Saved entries
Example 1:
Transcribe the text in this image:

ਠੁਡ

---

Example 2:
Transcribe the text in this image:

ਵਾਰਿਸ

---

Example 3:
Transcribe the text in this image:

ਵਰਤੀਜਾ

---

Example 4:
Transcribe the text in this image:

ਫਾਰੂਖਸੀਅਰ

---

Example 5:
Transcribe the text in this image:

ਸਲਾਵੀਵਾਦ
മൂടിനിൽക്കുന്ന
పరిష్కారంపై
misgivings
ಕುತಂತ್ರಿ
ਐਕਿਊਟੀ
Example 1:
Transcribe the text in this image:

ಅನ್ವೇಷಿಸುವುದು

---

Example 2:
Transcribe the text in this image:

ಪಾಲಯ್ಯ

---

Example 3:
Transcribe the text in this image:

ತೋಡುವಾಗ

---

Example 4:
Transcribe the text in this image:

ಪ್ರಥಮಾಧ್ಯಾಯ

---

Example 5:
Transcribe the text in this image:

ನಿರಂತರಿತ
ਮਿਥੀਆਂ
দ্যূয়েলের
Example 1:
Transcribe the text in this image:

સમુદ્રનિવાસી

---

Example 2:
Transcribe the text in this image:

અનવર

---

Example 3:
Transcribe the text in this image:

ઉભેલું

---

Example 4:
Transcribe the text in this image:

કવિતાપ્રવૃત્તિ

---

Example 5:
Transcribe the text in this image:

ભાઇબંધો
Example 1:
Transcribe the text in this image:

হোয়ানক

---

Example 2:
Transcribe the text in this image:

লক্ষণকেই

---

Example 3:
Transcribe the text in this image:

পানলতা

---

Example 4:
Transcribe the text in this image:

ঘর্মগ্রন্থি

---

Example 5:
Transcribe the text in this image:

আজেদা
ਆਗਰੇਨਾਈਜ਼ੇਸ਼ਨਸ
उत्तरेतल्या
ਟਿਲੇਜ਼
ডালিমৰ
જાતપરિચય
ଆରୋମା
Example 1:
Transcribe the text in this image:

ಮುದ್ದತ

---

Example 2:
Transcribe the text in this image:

* **Exercise prompt**
The full set of records must be transcribed character for character.

* **Solution for this task**
Example 1:
Transcribe the text in this image:

ਠੁਡ

---

Example 2:
Transcribe the text in this image:

ਵਾਰਿਸ

---

Example 3:
Transcribe the text in this image:

ਵਰਤੀਜਾ

---

Example 4:
Transcribe the text in this image:

ਫਾਰੂਖਸੀਅਰ

---

Example 5:
Transcribe the text in this image:

ਸਲਾਵੀਵਾਦ
മൂടിനിൽക്കുന്ന
పరిష్కారంపై
misgivings
ಕುತಂತ್ರಿ
ਐਕਿਊਟੀ
Example 1:
Transcribe the text in this image:

ಅನ್ವೇಷಿಸುವುದು

---

Example 2:
Transcribe the text in this image:

ಪಾಲಯ್ಯ

---

Example 3:
Transcribe the text in this image:

ತೋಡುವಾಗ

---

Example 4:
Transcribe the text in this image:

ಪ್ರಥಮಾಧ್ಯಾಯ

---

Example 5:
Transcribe the text in this image:

ನಿರಂತರಿತ
ਮਿਥੀਆਂ
দ্যূয়েলের
Example 1:
Transcribe the text in this image:

સમુદ્રનિવાસી

---

Example 2:
Transcribe the text in this image:

અનવર

---

Example 3:
Transcribe the text in this image:

ઉભેલું

---

Example 4:
Transcribe the text in this image:

કવિતાપ્રવૃત્તિ

---

Example 5:
Transcribe the text in this image:

ભાઇબંધો
Example 1:
Transcribe the text in this image:

হোয়ানক

---

Example 2:
Transcribe the text in this image:

লক্ষণকেই

---

Example 3:
Transcribe the text in this image:

পানলতা

---

Example 4:
Transcribe the text in this image:

ঘর্মগ্রন্থি

---

Example 5:
Transcribe the text in this image:

আজেদা
ਆਗਰੇਨਾਈਜ਼ੇਸ਼ਨਸ
उत्तरेतल्या
ਟਿਲੇਜ਼
ডালিমৰ
જાતપરિચય
ଆରୋମା
Example 1:
Transcribe the text in this image:

ಮುದ್ದತ

---

Example 2:
Transcribe the text in this image:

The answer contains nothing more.